Note that the function g in this case is the indicator function. It is always enough to provide a function handle describing the operation of the function over its domain, and therefore in this case the input Gfun is the zeros function @(x)0. In addition, whenever g is an indicator function, the input lambda can be chosen to be any positive number. In the above, we picked it as 1, but any other positive number would give the same results.
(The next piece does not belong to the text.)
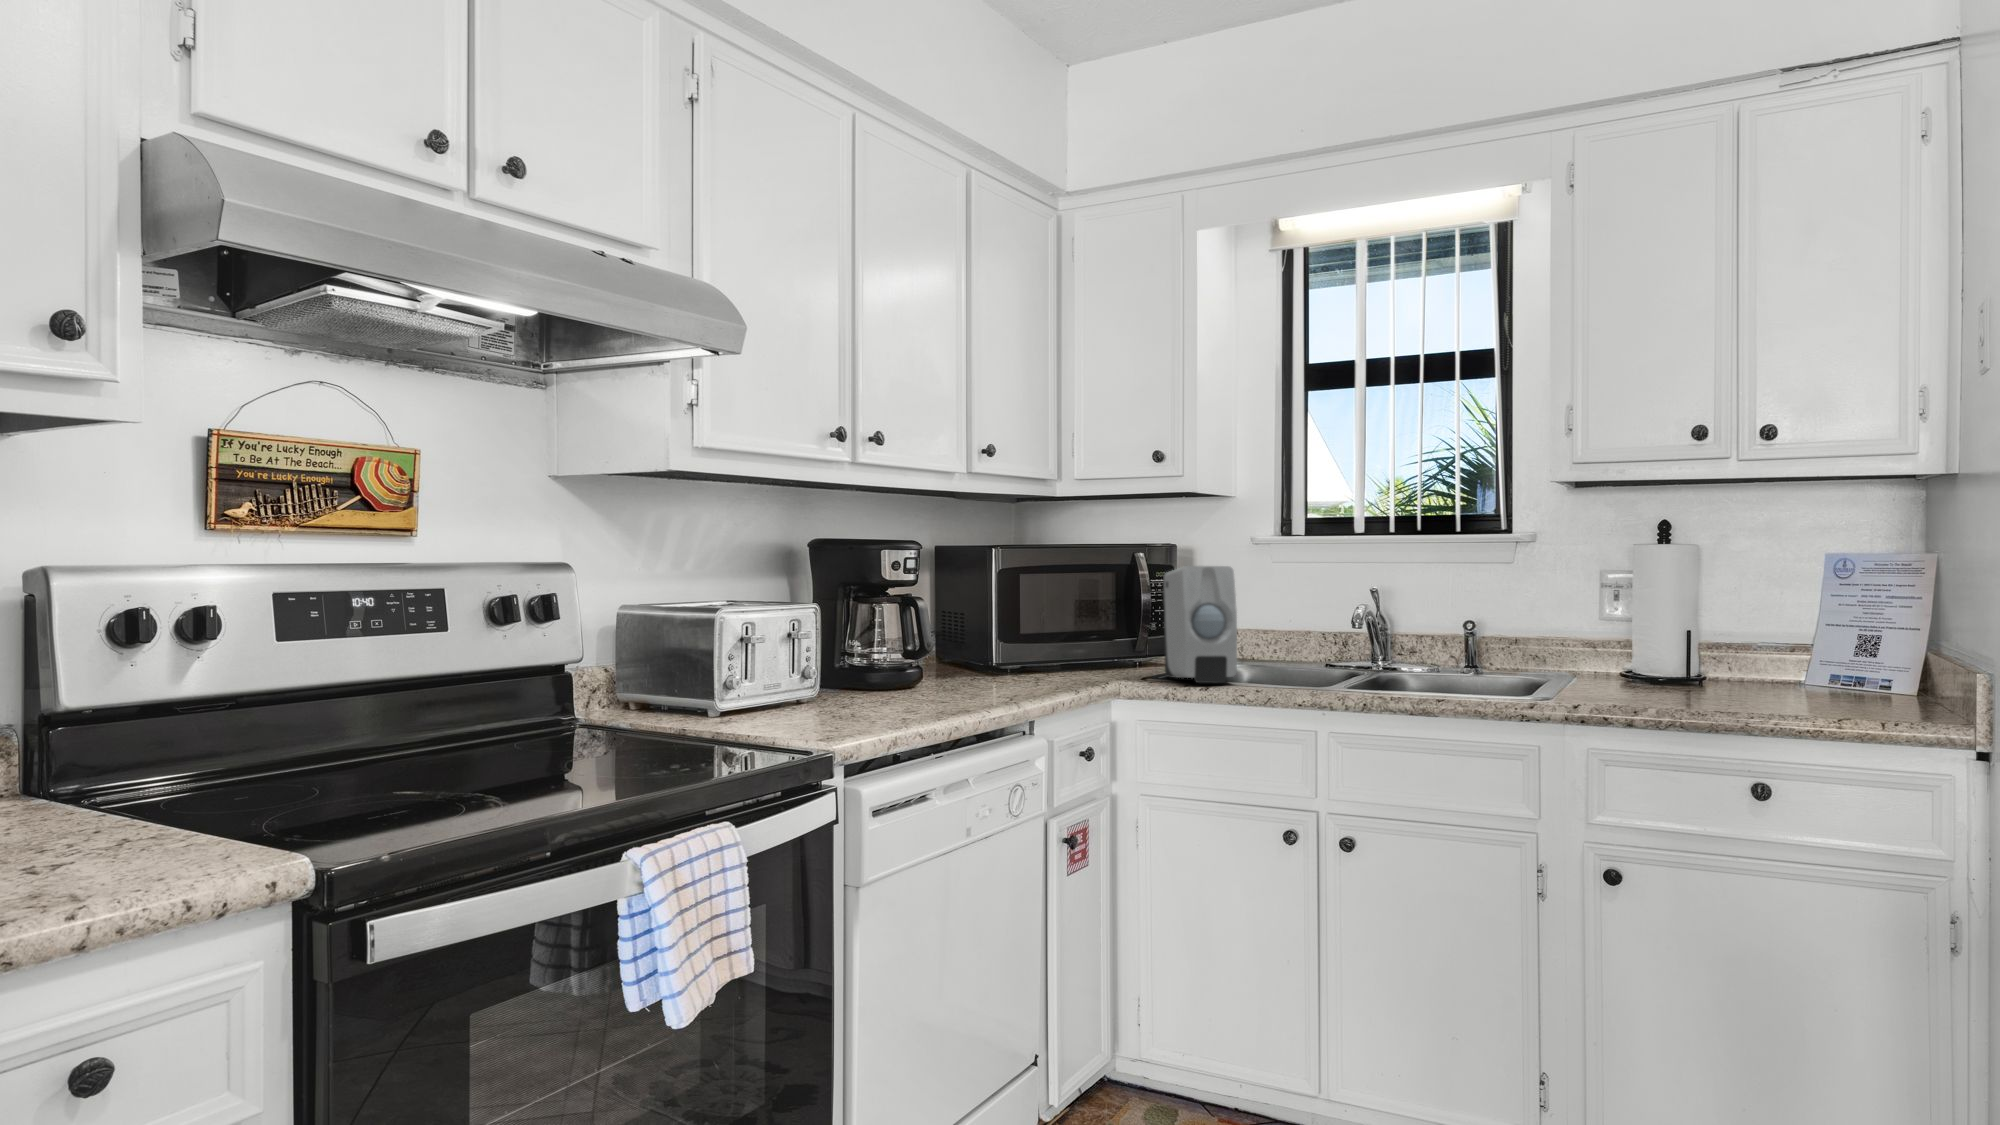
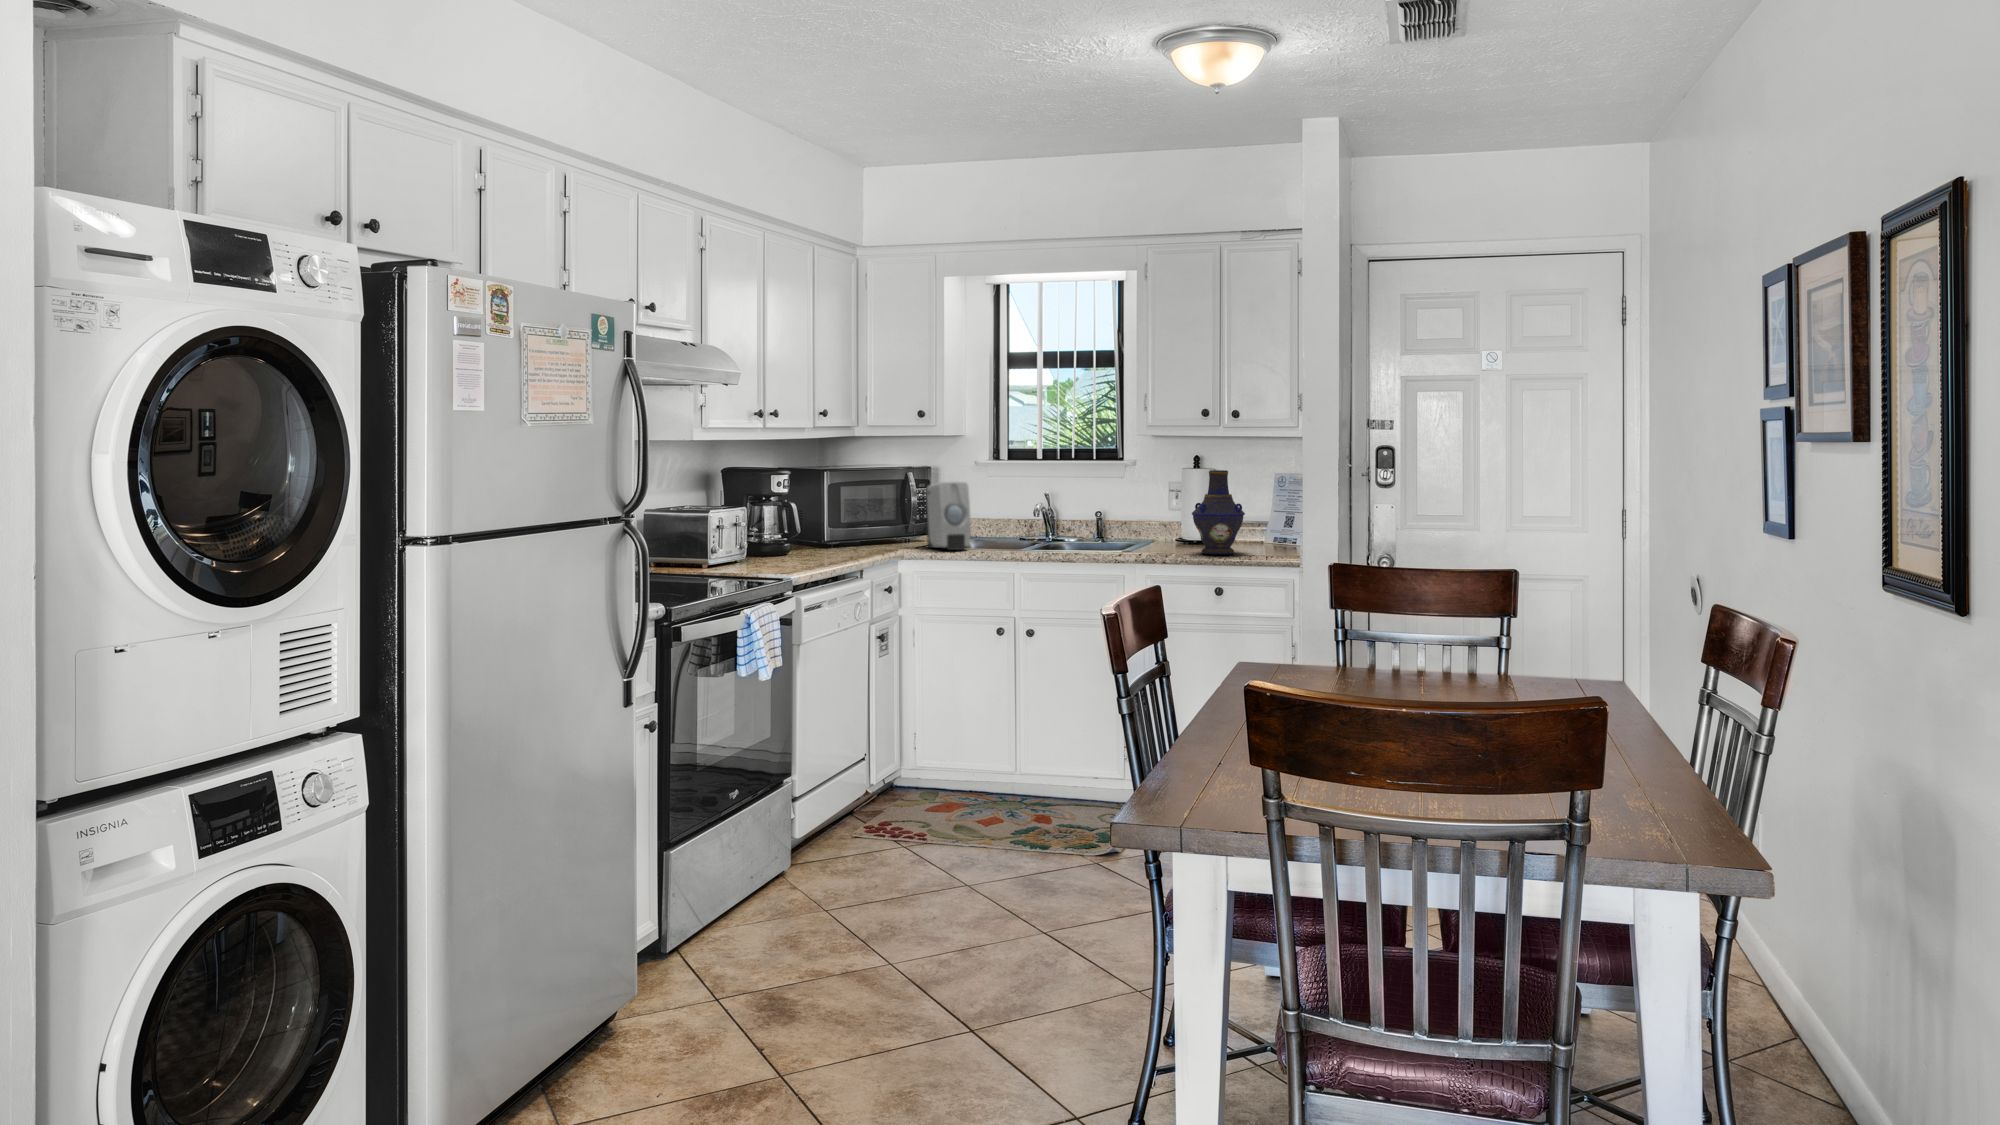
vase: none [1674,541,1798,710] -> present [1192,470,1245,555]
The convergence of the method is actually rather slow. We can change the parameter  par.alpha that controls the size of the stepsize of the method. For example, if we change the parameter from its default value (1) to 0.2, then a better solution is obtained. 

>> par.alpha=0.2;
>> [out,fmin,parout] =prox_subgradient(@(x)max(A*x),@(x)f_sgrad(x,A),@(x)0,@(x,a)proj_simplex(x),1,1/50*ones(50,1),par);
*********************
prox_subgradient
*********************
#iter       fun. val.
    17        0.322719 
    45        0.298787 
    91        0.285807 
   100        0.262558 
   113        0.254367 
   166        0.212918 
   202        0.210958 
   244        0.208830 
   273        0.184355 
   340        0.175955 
   403        0.159825 
   571        0.133207 
   909        0.124190 
  1467        0.112681 
  1763        0.108899 
  2331        0.108137 
  2376        0.108009 
  2389        0.107461 
  2397        0.093708 
  3793        0.086194 
  4069        0.085349 
  4570        0.085092 
  4997        0.082550 
  5675        0.081925 
  7103        0.074788 
  9926        0.074581 
----------------------------------
Optimal value =        0.074581 

Changing the alpha parameter to 1000 will cause the method to be slow at the extent that it will not produce a vector with better function value than the one of the initial vector. 

>> par.alpha=1000;
>>  [out,fmin,parout] =prox_subgradient(@(x)max(A*x),@(x)f_sgrad(x,A),@(x)0,...
@(x,a)proj_simplex(x),1,1/50*ones(50,1),par);

*********************
prox_subgradient
*********************
#iter       fun. val.
----------------------------------
Optimal value =        0.346508 

In the setting of optimizing over the unit simplex, a different alternative for the proximal subgradient method is the CoMirror descent method. To run 10000 iterations of the method, we use the function comd.  

>> clear parmd
>> parmd.max_iter=10000;
>> comd(@(x)max(A*x),@(x)f_sgrad(x,A),[],[],'simplex',1/50*ones(50,1),parmd);

*********************
Co-Mirror
*********************
#iter       fun. val.
     1        0.350156 
     2        0.312403 
     4        0.279940 
     5        0.259271 
     7        0.243640 
     9        0.204193 
    12        0.187565 
    15        0.186997 
    17        0.172044 
    21        0.156235 
    23        0.137774 
    34        0.121630 
    41        0.115435 
    45        0.114972 
    54        0.107758 
    62        0.096070 
    92        0.091377 
    96        0.086894 
   117        0.084414 
   136        0.080446 
   147        0.077282 
   199        0.074767 
   219        0.072659 
   234        0.069779 
   287        0.067462 
   311        0.067183 
   358        0.062960 
   381        0.061144 
   540        0.060613 
   624        0.059061 
   682        0.058997 
   787        0.057378 
   840        0.057114 
   945        0.056340 
   986        0.055261 
  1217        0.054538 
  1850        0.054488 
  1862        0.054259 
  1864        0.054216 
  1903        0.054068 
  2014        0.053233 
  2554        0.053072 
  2698        0.052960 
  2835        0.052414 
  2982        0.051827 
  4189        0.051738 
  4224        0.050887 
  6901        0.050879 
  7727        0.050688 
  9977        0.050557 
----------------------------------
Optimal value =        0.050557 

Obviously, a better solution was obtained.